- [Text provided]:
********

Zhu, who shared confidential data with Reuters that illustrated this spike in users, said his company would normally struggle to operate inside Russia without financial support from the U.S. government.
Nigel Gibbs, a public affairs officer for VOA, said that it regularly promotes the three VPNs on its network, and had integrated one of them, Psiphon, directly into the VOA smartphone app.
Mike Hull, CEO of Toronto-headquartered Psiphon, said that the recent U.S. government financing had been “instrumental.” He said more than 1.3 million Russians a day were using Psiphon’s network.
At Lantern, an executive at the company, who asked not to be identified for security concerns, said it had added 1.5 million monthly users in Russia since the start of the war, from a previous base of around five million global monthly users, thanks to promotion on U.S. government media and also word of mouth on the messaging app Telegram, which is popular in Russia.

********

- [Information]:
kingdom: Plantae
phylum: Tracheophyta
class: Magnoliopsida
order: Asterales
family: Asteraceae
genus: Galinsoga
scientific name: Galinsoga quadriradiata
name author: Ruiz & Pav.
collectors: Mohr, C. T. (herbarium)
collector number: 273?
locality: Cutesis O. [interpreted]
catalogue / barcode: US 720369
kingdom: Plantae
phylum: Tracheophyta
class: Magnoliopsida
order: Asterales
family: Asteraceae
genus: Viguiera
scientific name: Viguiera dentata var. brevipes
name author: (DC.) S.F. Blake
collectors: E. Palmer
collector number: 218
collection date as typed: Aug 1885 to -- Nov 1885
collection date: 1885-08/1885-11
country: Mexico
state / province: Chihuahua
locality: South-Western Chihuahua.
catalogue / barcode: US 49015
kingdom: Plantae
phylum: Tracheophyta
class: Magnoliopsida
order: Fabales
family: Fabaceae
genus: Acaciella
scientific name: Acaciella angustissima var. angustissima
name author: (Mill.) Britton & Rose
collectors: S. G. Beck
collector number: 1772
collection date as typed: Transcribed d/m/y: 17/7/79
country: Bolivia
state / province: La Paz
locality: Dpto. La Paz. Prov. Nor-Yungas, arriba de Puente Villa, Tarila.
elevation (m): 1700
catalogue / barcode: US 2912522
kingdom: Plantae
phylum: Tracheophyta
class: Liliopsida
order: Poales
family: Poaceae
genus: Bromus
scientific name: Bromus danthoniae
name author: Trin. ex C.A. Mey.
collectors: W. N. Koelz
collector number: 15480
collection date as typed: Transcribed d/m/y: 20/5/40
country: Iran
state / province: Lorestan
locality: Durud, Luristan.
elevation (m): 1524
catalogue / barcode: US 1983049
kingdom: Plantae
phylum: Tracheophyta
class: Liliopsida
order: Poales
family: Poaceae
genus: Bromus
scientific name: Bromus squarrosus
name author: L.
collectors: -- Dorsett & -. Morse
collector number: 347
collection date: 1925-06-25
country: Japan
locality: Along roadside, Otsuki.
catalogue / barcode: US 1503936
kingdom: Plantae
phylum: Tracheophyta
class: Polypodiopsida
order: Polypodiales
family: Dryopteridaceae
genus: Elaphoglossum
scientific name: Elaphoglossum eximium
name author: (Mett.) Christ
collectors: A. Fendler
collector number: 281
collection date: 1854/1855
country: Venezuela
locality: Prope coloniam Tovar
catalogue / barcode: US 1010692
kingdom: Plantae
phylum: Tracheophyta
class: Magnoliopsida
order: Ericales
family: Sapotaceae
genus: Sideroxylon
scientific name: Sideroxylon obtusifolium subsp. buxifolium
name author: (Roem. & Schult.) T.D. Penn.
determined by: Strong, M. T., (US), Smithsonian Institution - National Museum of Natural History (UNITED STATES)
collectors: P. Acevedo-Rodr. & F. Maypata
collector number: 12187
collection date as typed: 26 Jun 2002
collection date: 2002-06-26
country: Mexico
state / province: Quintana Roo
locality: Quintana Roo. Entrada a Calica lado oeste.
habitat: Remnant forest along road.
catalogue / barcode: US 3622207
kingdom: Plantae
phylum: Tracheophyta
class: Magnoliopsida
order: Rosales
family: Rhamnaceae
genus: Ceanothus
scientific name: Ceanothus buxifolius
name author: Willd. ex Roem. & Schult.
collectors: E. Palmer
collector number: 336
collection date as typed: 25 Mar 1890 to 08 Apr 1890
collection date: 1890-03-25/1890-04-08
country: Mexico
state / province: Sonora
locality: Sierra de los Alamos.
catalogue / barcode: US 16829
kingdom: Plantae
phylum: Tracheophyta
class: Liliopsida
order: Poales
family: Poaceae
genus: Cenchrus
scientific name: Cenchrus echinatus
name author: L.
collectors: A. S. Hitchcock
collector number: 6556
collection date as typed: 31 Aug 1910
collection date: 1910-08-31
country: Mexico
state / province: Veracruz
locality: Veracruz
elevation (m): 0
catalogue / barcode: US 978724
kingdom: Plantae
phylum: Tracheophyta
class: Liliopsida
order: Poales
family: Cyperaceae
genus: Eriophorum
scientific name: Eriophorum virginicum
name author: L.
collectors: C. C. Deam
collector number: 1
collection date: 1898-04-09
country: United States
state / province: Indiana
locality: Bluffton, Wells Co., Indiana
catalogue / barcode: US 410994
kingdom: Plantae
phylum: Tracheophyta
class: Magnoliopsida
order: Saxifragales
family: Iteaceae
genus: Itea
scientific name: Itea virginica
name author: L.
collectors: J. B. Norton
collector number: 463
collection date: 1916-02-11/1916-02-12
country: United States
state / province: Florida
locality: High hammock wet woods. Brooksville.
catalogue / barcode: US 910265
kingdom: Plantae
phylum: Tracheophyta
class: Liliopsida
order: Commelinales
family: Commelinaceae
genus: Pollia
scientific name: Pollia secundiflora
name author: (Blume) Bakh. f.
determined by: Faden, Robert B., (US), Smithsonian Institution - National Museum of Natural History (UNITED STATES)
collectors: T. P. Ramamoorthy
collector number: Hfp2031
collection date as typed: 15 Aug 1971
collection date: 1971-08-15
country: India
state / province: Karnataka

********

- [Exercise aim]:
From the text on VPN use in Russia, write out the passage from "Mike Hull, CEO" to "popular in Russia." word for word. The lines play no part in this exercise.

- [Written answer]:
Mike Hull, CEO of Toronto-headquartered Psiphon, said that the recent U.S. government financing had been “instrumental.” He said more than 1.3 million Russians a day were using Psiphon’s network.
At Lantern, an executive at the company, who asked not to be identified for security concerns, said it had added 1.5 million monthly users in Russia since the start of the war, from a previous base of around five million global monthly users, thanks to promotion on U.S. government media and also word of mouth on the messaging app Telegram, which is popular in Russia.